Em comunicado, as ONGs denunciam que a medida foi resultado de pressão econômica e política da Itália e “condena centenas de homens, mulheres e crianças desesperados para alcançar segurança a um túmulo aquático”. No texto, ambas organizações também pedem que os governos europeus permitam ao Aquarius continuar sua missão, seja assegurando as autoridades panamenhas que as supostas ameaças do governo italiano não serão cumpridas ou registrando nova bandeira para que o navio possa continuar a navegar na região.
No comunicado, as ONGs relatam ainda que neste sábado a equipe a bordo do Aquarius “ficou chocada” ao receber comunicação oficial das autoridades panamenhas informando que o governo italiano pediu “ação imediata” contra seu trabalho. Na mensagem, a Autoridade Portuária do Panamá explicou que “infelizmente é necessário que (o Aquarius) seja excluído de nosso registro, pois isso implica em um problema político para o governo panamenho e a frota panamenha que chega aos portos europeus”.
De acordo com as organizações, a decisão foi tomada mesmo com o navio cumprindo todos os padrões marítimos e técnicos necessários para navegar sob a bandeira do Panamá. No comunicado, elas afirmam ainda que esta ação é “prova adicional do quão longe o governo italiano está disposto a ir” para atrapalhar seu trabalho, mesmo sabendo que “a única consequência é que as pessoas continuarão a morrer no mar e nenhuma testemunha estará presente para contar os mortos”.
— Os líderes europeus parecem não ter pudor em implementar táticas cada vez mais abusivas e perniciosas que servem aos seus próprios interesses à custas de vidas humanas – disse Karline Kleijer, chefe de emergências da MSF. — Nos últimos dois anos, os líderes europeus dizem que as pessoas não devem morrer no mar, mas ao mesmo tempo seguiram políticas perigosas e mal informadas que levaram a crise humanitária no Mediterrâneo central e na Líbia a uma nova piora. Esta tragédia tem que acabar, mas isso só acontecerá se os governos da União Europeia permitirem ao Aquarius e outras embarcações de resgate continuarem a prestar assistência onde ela é tão desesperadamente necessária.

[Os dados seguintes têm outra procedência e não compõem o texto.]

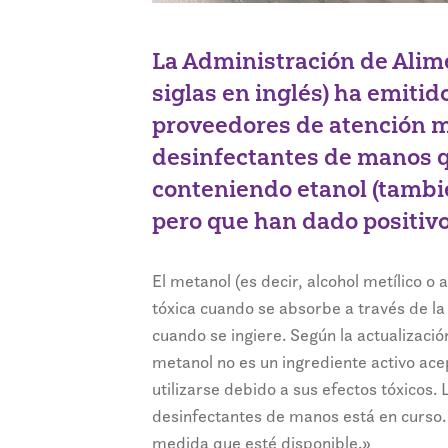
La Administración de Alim
siglas en inglés) ha emiti
proveedores de atención 
desinfectantes de manos 
conteniendo etanol (tambié
pero que han dado positiv
El metanol (es decir, alcohol metílico 
tóxica cuando se absorbe a través de la 
cuando se ingiere. Según la actualizació
metanol no es un ingrediente activo ac
utilizarse debido a sus efectos tóxicos.
desinfectantes de manos está en curso.
medida que esté disponible.»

EM 2018, 1.250 MORTOS NO MEDITERRÂNEO
Ainda segundo as ONGs, desde o início do ano mais de 1.250 pessoas se afogaram enquanto tentavam cruzar o Mediterrâneo central, com aqueles que tentam fazer a travessia agora correndo um risco três vezes maior de morrer afogados do que os que faziam a mesma viagem em 2015. Elas destacam também que o número real de mortos provavelmente é muito maior, já que nem todos naufrágios e afogamentos são testemunhados e registrados pelas autoridades ou agências da ONU. “Esta subnotificação é representada por naufrágios como um que aconteceu no início de setembro no qual estima-se que pelo menos cem pessoas se afogaram”, diz o texto.
— Cinco anos depois da tragédia de Lampedusa, quando a Itália deflagrou sua primeira operação de busca e resgate em grande escala, as pessoas ainda estão arriscando suas vidas para fugir da Líbia e a taxa de mortes no Mediterrâneo central explodiu – disse Sophie Beau, vice-presidente da SOS Mediterranée. — A Europa não pode renunciar aos seus valores fundamentais.
A notícia da retirada da bandeira Panamenha chegou ao Aquarius enquanto a equipe do navio está envolvida em nova missão de busca e resgate no Mediterrâneo. Nos últimos três dias, o navio deu assistência a duas embarcações em dificuldades e agora tem 58 sobreviventes a bordo, muitos dos quais psicologicamente abalados e fatigados pela viagem no mar e fuga da Líbia, e que precisam ser desembarcados num lugar seguro como dita a Lei Marítima Internacional.